▶ [DATA IN THIS EXERCISE]:

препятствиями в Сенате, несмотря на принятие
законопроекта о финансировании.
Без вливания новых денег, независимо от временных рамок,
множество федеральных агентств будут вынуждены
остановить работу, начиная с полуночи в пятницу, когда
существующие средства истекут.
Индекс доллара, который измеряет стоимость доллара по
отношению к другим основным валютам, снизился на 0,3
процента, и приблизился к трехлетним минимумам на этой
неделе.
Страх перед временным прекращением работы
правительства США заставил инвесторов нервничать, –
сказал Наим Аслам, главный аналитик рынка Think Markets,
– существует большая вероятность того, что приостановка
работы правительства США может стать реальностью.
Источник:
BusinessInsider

==

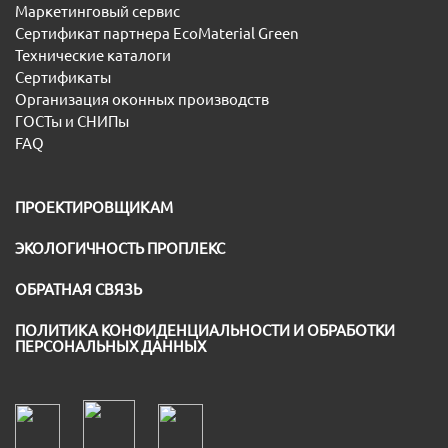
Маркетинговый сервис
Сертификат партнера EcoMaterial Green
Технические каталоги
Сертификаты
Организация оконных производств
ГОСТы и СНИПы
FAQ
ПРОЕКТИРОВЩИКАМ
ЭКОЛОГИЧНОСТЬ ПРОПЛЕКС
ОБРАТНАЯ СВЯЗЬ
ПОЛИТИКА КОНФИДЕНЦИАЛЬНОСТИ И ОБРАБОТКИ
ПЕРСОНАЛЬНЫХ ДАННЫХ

▶ [WORK ORDER]:
Rewrite the lines above as a numbered list, starting at the line containing "Маркетинговый сервис" and ending at the line containing "ПЕРСОНАЛЬНЫХ ДАННЫХ", with both of those lines included. Leave out any blank lines.

▶ [SOLVED PROBLEM]:
1. Маркетинговый сервис
2. Сертификат партнера EcoMaterial Green
3. Технические каталоги
4. Сертификаты
5. Организация оконных производств
6. ГОСТы и СНИПы
7. FAQ
8. ПРОЕКТИРОВЩИКАМ
9. ЭКОЛОГИЧНОСТЬ ПРОПЛЕКС
10. ОБРАТНАЯ СВЯЗЬ
11. ПОЛИТИКА КОНФИДЕНЦИАЛЬНОСТИ И ОБРАБОТКИ
12. ПЕРСОНАЛЬНЫХ ДАННЫХ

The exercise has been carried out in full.